### Task to carry out
Count the lines in the entries below that contain the word "many". What is the total? Give the number and nothing else.

^^^^^^^^^^^^^^^^

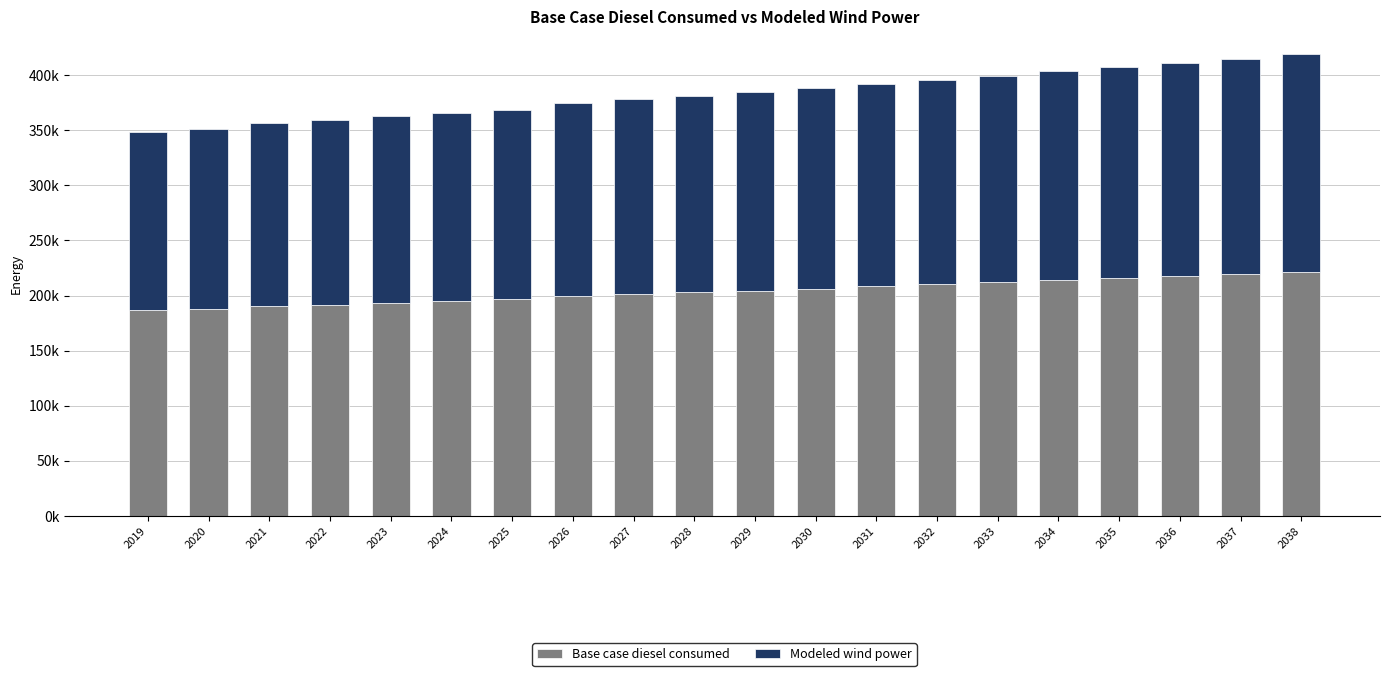

Does the chart contain any negative values?

No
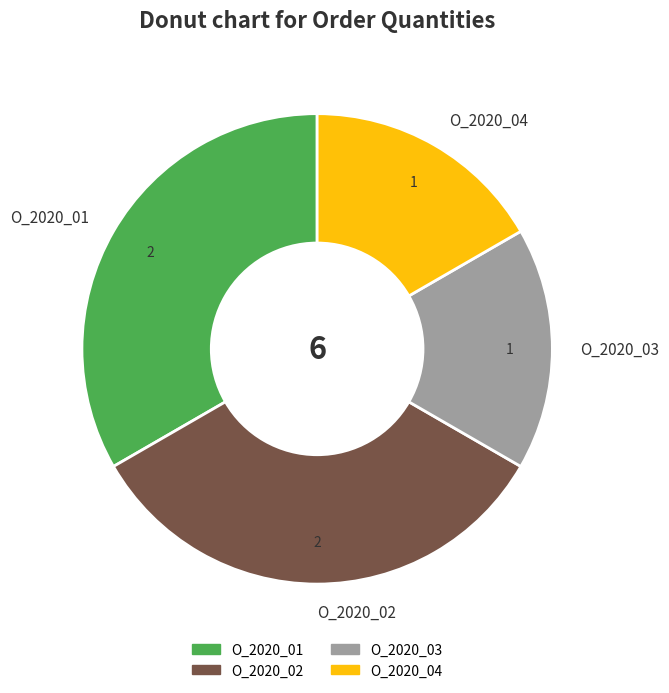

Approximately how many times larger is the value at O_2020_01 compared to O_2020_03?

2.0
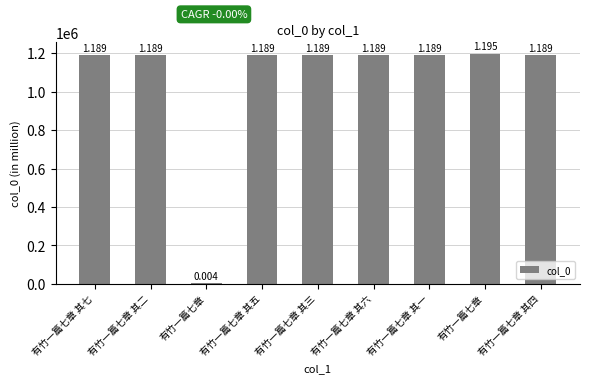

How many bars are there in total?

9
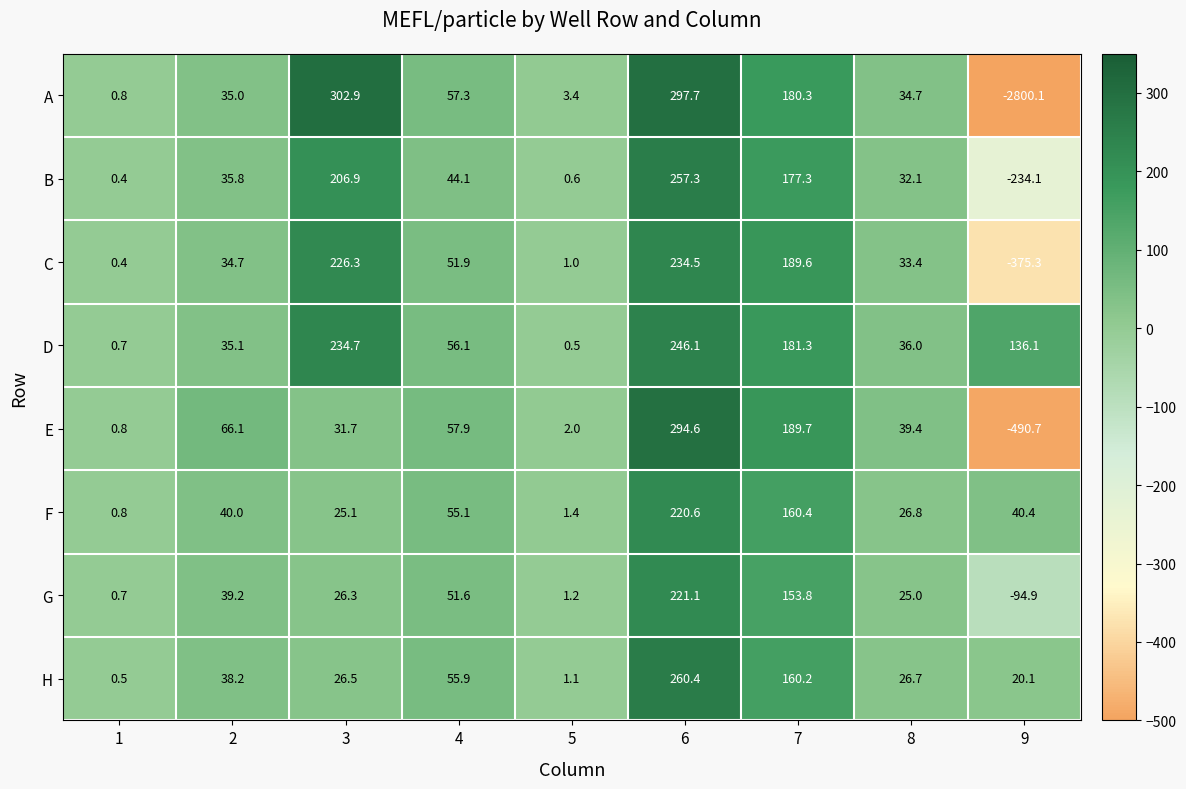

What is the difference between the A values at 8 and 6?

263.0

^^^^^^^^^^^^^^^^

### Result for this exercise
2